The company has announced that more than 70 percent of its current freighters operate for customers in these markets, and this percentage will increase as they ramp up from six aircraft for Amazon currently to an expected 20 by the end of 2018.

“Earnings growth in the second quarter reflected a 17 percent increase in revenue, 15 percent increase in block hours, and higher direct contribution in all of our segments,” said William J Flynn, president and chief executive officer. “During the quarter, we started flying for Cathay Pacific and Yangtze River Airlines and added four 767-300 freighters for Amazon, including our fifth and sixth aircraft in June.

“We are experiencing good momentum in our business, and we expect that to carry through 2017, into 2018 and beyond. As a result, we are increasing our full-year 2017 outlook.

“We anticipate that our adjusted income from continuing operations, net of taxes, will grow by a percentage in the mid-teens this year, approximately double the midpoint of our previous outlook.

“We have entered into an ACMI agreement to operate three 747-400s for Hong Kong Air Cargo, the first of which will start flying in September. We have a strategic focus on the fast-growing Chinese and Asian markets, and we have added five new customers there this year.”

 “The evolution of e-commerce is transforming the global supply chain and creating significant new opportunities for Atlas. Freighter aircraft in scaled route networks, such as those that we operate, provide the just-in-time service that enables consumers to receive their orders as quickly as possible.”

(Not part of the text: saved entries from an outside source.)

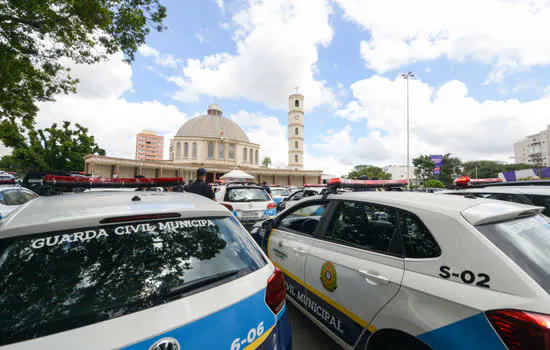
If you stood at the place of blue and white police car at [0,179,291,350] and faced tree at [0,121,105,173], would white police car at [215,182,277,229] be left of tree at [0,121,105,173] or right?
right

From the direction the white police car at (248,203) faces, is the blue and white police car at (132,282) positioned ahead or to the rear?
to the rear

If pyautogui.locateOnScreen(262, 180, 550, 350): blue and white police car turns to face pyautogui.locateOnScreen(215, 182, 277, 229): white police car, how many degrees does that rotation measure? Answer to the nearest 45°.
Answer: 0° — it already faces it

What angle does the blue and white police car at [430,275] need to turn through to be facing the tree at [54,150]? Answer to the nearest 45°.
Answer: approximately 45° to its left

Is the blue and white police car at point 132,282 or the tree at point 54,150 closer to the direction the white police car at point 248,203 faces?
the tree

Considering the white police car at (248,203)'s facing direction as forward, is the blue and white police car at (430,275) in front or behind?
behind

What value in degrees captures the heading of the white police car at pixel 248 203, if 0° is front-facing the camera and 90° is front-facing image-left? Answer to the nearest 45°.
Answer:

“We expect our adjusted income from continuing operations, net of taxes, in 2017 to grow by a percentage in the mid-teens compared with 2016 adjusted income of $114.3 million, approximately double the midpoint of our prior view of mid-single-digit to low-double-digit percentage growth,”

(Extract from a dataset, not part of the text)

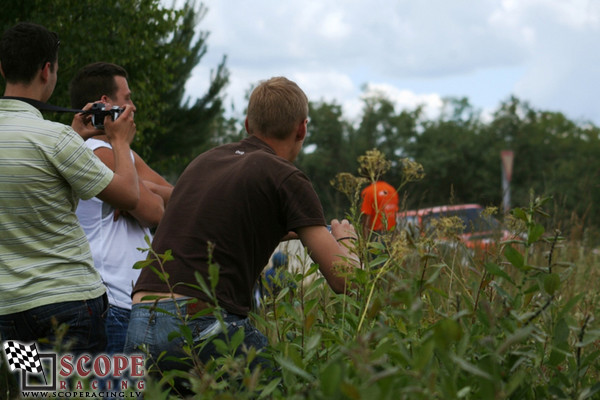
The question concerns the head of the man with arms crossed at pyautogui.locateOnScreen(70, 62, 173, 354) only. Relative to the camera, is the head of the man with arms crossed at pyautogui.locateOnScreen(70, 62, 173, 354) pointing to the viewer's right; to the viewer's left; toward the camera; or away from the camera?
to the viewer's right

“In addition, we expect adjusted income from continuing operations, net of taxes, in the third quarter of 2017 to increase by a percentage in the low- to mid-teens compared with our third-quarter 2016 adjusted income of $27.4 million,” added the carrier through a statement.

The company expects strong growth from its new initiatives and stronger market conditions. It also aims to move deeply into faster-growing express and e-commerce markets.

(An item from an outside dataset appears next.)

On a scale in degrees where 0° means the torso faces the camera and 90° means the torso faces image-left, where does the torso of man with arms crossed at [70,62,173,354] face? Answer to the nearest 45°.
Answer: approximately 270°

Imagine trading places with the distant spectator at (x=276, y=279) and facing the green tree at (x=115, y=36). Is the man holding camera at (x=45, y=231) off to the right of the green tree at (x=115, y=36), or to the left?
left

“We believe the current demand, including our new services for Asiana Cargo, Cathay Pacific Cargo, FedEx, Hong Kong Air Cargo, Nippon Cargo Airlines and Yangtze River Airlines, the initial accretion from our Amazon operations, and the first full year of contribution from Southern Air provide a strong foundation for earnings growth,” said the parent company of Atlas Air, Polar Air Cargo, Southern Air and Titan Aviation.

Given the inherent seasonality of airfreight demand, we anticipate that results in 2017 will reflect historical patterns, with more than 70 percent of our adjusted income occurring in the second half.

Aircraft maintenance expense in 2017 should total approximately $255 million, and depreciation and amortization is expected to total approximately $170 million. In addition, core capital expenditures, which exclude aircraft and engine purchases, are expected to total approximately $65 to $75 million, mainly for parts and components for our fleet.